What are intraocular lenses and why do I need them for cataract surgery?
What is an intraocular lens?
An intraocular lens is a very small artificial lens that replaces the eyes natural crystalline lens when correcting patient’s cataracts. Remarkably, they were invented just after the second world war and since then they have evolved quite dramatically. These days intraocular lenses are usually made from a soft synthetic and highly biocompatible material. These micro lenses then offer patients a clear view of the world again and can correct multiple types of vision.
An intraocular lens (IOL lens for short) were specifically designed for patients who are experiencing cataracts and need to replace a natural lens that has become cloudy. The procedure is performed with just local anaesthesia and usually takes around 15 minutes to perform. An advantage to this procedure is that patients are also able to go home the same day. Although you won’t personally be able to drive yourself home the day of your surgery, however, after the procedure it won’t be long until you are legally allowed to drive again. The recovery time is minimal, with very little discomfort.
What types of intraocular lenses are available?
There are many types of intraocular lenses available. Most patients don’t realise that when having cataract surgery, there is the chance to not just rejuvenate their vision but also correct pre-existing vision disorders such as short-sight, long-sight, astigmatism and their dependence on reading glasses. The most common lenses are monofocal and provide clear vision at one distance so individuals will continue to need glasses.
Another option to consider are enhanced or premium (multifocal) lenses. There is an extensive range of lenses that offer more than one point of vision and are designed to reduce the need for glasses to see at near, intermediate and distance vision.
All lens options are also available to correct astigmatism, if needed.
When it comes to selecting the correct intraocular lens for our patients, there are numerous clinical considerations to consider, so a rigorous examination is necessary that includes the latest scanning diagnostics. All patients of Vision Care Clinic will have a thorough examination with one of our Ophthalmologists. During the consultation process, we investigate an individual’s lifestyle so we can ascertain their vision needs, priorities and even aspirations. This includes considering their occupation, hobbies, driving and so on. We will also have a very detailed discussion around the vision requirements needed to live without glasses after surgery. We pride ourselves on our high level of personalised patient care.

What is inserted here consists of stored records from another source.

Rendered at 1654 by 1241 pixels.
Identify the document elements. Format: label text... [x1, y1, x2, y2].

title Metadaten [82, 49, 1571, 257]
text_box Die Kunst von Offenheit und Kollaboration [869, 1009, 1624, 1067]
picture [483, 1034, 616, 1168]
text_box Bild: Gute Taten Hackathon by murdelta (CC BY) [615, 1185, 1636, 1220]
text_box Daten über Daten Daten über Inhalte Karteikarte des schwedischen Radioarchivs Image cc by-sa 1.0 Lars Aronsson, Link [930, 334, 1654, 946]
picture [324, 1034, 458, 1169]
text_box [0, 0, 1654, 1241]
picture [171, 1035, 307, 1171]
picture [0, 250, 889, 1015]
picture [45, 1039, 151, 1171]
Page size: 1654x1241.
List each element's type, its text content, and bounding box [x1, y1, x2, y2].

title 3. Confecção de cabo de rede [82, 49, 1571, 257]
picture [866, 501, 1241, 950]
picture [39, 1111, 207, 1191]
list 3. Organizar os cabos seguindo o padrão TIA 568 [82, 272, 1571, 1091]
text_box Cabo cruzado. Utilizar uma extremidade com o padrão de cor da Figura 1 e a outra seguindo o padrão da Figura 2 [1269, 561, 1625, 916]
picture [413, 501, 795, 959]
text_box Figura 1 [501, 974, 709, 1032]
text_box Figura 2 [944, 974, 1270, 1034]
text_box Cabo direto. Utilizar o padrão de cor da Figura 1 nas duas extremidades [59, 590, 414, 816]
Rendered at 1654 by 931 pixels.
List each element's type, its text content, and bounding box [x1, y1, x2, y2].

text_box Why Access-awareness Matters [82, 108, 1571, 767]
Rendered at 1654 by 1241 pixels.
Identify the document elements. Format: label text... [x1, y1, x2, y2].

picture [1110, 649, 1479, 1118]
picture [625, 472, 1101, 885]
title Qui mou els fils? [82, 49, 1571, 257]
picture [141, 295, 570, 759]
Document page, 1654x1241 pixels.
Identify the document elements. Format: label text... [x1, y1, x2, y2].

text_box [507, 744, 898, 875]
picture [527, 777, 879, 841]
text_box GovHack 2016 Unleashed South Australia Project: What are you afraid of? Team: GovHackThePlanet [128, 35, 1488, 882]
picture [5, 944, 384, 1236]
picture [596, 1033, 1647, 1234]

What are the symptoms of cataracts?
It can be difficult when you are busy with everyday life to notice changes with your eyesight, and even more so if you don’t know what the signs are. As a helping hand we have put together what we suggest you look out for, if you think you may need cataract surgery:
- cloudy vision
- changes in colour vision
- increased glare while driving
- difficulty with reading, even with glasses
- glasses prescription changing with increased frequency
- double vision or ghosting of images (especially if only noticeable in one eye)
- progressive need for brighter light for reading
- recent struggle with vision at night and increased sensitivity to light.
As cataracts get worse, vision becomes cloudier, and you might notice worsening of the above symptoms. If you think you may be developing cataracts, you need a professional eye exam by your eye doctor, optician, or ophthalmologist. If your vision problems can be corrected to an acceptable level with glasses or contact lenses, surgery may be avoided at this time. If your vision loss cannot be corrected by the above measures and if this interferes with your daily activities such as driving, reading or watching television, then you may benefit from cataract surgery.
What causes cataracts?
The main cause of cataracts is a natural build-up of protein in the lens due to age. However, they can be present from birth or occur following eye injuries or eye surgery for other problems.
Why is the lens replaced in cataract surgery?
The natural accumulation of protein in the lens causes it to become cloudy and opacified. Currently, the only proven method of improving vision due to cataracts is surgery, where the cloudy and opacified natural lens is replaced with a clear artificial lens known as an intraocular lens.
What can you expect from cataract surgery?
At Vision Care Clinic, only consultant eye surgeons perform cataract surgery. A tiny opening is used to access the cataract and it is very gently broken up using ultrasound energy before being removed from the eye. The new intraocular lens is then implanted through the same opening. Sutures are only rarely required. The operation is usually performed under local anaesthetic using anaesthetic drops only. This means that only light pressure on the eye is felt during the surgery. A surgical drape partially covers the face and a bright light is focused on the cataract to help the surgeon operate. This means that patients only see this light. The entire operation lasts less than 15 minutes.
How long does it take to recover from cataract surgery?
Patients usually notice some improvement directly after cataract surgery. There will be some blurring of the vision and a mild gritty sensation for the first 24-48 hours, but this is just temporary. It may take a few days for eyes to adjust. Patients who have opted for multifocal lenses will have a period of neuro-adaption as their eyes will need to get used to their new multifocal vision.
Our patients are delighted by the bright, clear vision post-surgery. They often comment that they can’t believe how vivid colours appear again and that they hadn’t realised how much detail in their vision they had been missing.